In recent years, Jeff Nichols has emerged as one of the most talented filmmakers working in Hollywood. Even though he’s directed just three films (excluding this one), there’s a level of intimacy and even greater level of emphasis on character to be found in all three of his films that make them uniquely compelling and riveting to watch. His films are especially distinctive interms of how they talk about family bonds and father/ son relationships, set against the backdrop of the American heartland. And Michael Shannon almost always seems to have a role that realizes the terrific talent and potential the actor truly possesses.
Midnight Special is Nichols’s first studio feature and while it is considerably more ambitious then his previous work and unique in it’s own right, it also finds him exploring some familiar themes which make his films so great.
The film stars Michael Shannon as someone who at first seems to be a kidnapper, a non-custodial father who’s grabbed his own child. But then the film moves forward, we realize he, along with his old friend Lucas played by Joel Edgerton have actually stolen the kid away from a doomsday cult, and the boy, Alton played by Jaeden Lieberher possesses special powers. Soon enough the U.S intelligence agencies are after Alton too and it’s up to Roy to get Alton to a certain place that will guarantee him safety.
Midnight Special is a pretty good movie. I don’t think it’s as good as Mud and it doesn’t nearly rise up to the greatness of Take Shelter but it definitely has a lot of interesting things going on, that for the large part outweigh it’s flaws.
What works best about Midnight Special is how well it functions as both a straight-up Sci-Fi chase movie and a story about family. The bonds of family are once again explored very well that add a lot of heart to the story. Despite a somewhat slow first act the film picks up and the latter half of the film is both very compelling and pretty entertaining. One thing that Nichols is particularly good at is creating great characters without giving them a lot of exposition or that many lines to work with. And the performances from Michael Shannon, Joel Edgerton, Kristen Dunst, Adam Driver and youngster Jaeden Lieberher are uniformly good aswell, that compliment Nichols’s script quite well. Shannon is particularly great in a wonderfully subdued and restrained performance as Roy, Alton’s surrogate father, while Jaeden Lieberher serves as the film’s emotional core as Alton and does a great job of displaying both wisdom and naivety very well as the young boy.
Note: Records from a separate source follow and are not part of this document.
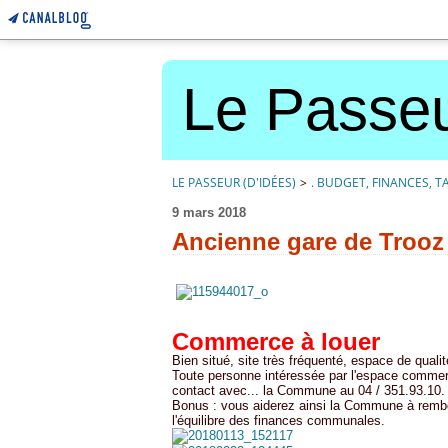
Le Passeu
LE PASSEUR (D'IDÉES)
>
. BUDGET, FINANCES, T
9 mars 2018
Ancienne gare de Trooz
Commerce à louer
Bien situé, site très fréquenté, espace de qualit
Toute personne intéressée par l'espace commerci
contact avec... la Commune au 04 / 351.93.10.
Bonus : vous aiderez ainsi la Commune à rembour
l'équilibre des finances communales.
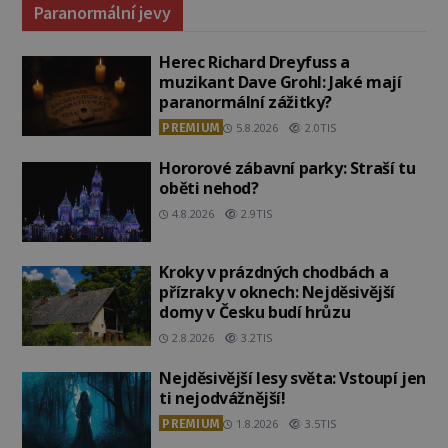
Paranormální jevy
Herec Richard Dreyfuss a
muzikant Dave Grohl: Jaké mají
paranormální zážitky?
PREMIUM
5.8.2026
2.0TIS
Hororové zábavní parky: Straší tu
oběti nehod?
4.8.2026
2.9TIS
Kroky v prázdných chodbách a
přízraky v oknech: Nejděsivější
domy v Česku budí hrůzu
2.8.2026
3.2TIS
Nejděsivější lesy světa: Vstoupí jen
ti nejodvážnější!
PREMIUM
1.8.2026
3.5TIS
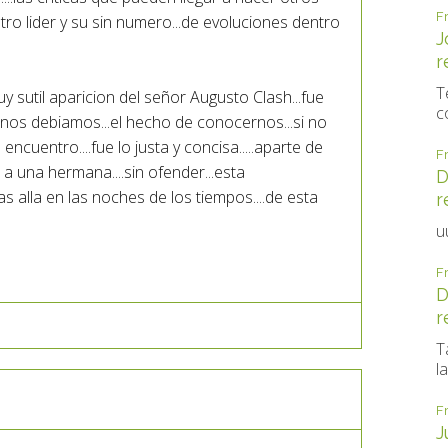
F
ro lider y su sin numero...de evoluciones dentro
J
r
T
uy sutil aparicion del señor Augusto Clash...fue
c
e nos debiamos...el hecho de conocernos...si no
ncuentro....fue lo justa y concisa.....aparte de
F
 a una hermana....sin ofender...esta
D
as alla en las noches de los tiempos....de esta
r
u
F
D
r
T
la
F
J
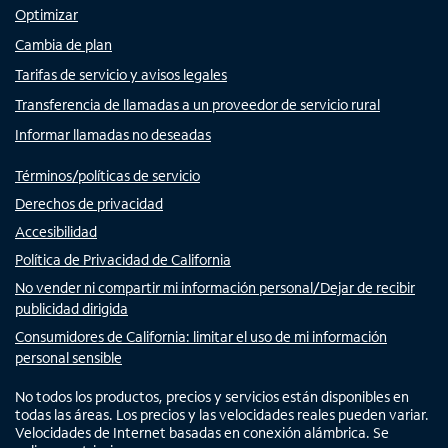
Optimizar
Cambia de plan
Tarifas de servicio y avisos legales
Transferencia de llamadas a un proveedor de servicio rural
Informar llamadas no deseadas
Términos/políticas de servicio
Derechos de privacidad
Accesibilidad
Política de Privacidad de California
No vender ni compartir mi información personal/Dejar de recibir
publicidad dirigida
Consumidores de California: limitar el uso de mi información
personal sensible
No todos los productos, precios y servicios están disponibles en
todas las áreas. Los precios y las velocidades reales pueden variar.
Velocidades de Internet basadas en conexión alámbrica. Se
Despite that though, there are a number of things that hold Midnight Special back and stop it from being a great movie. For one thing, the story-telling is often murky and the pacing drags, particularly in the first act, which did make the movie a little confusing and boring at times. I also think the film misses out on a number of opportunities with a number of sub-plots and story elements that could have added to the film’s intrigue had they been explored properly.
Altogether though, I think Midnight Special is a pretty good film that explores some very intriguing ideas, doesn’t explore others too well, but almost always manages to stay engaging and captivating thanks to the rock-solid performances and Nichols’s assured direction, a director whose career continues to go in even more interesting directions.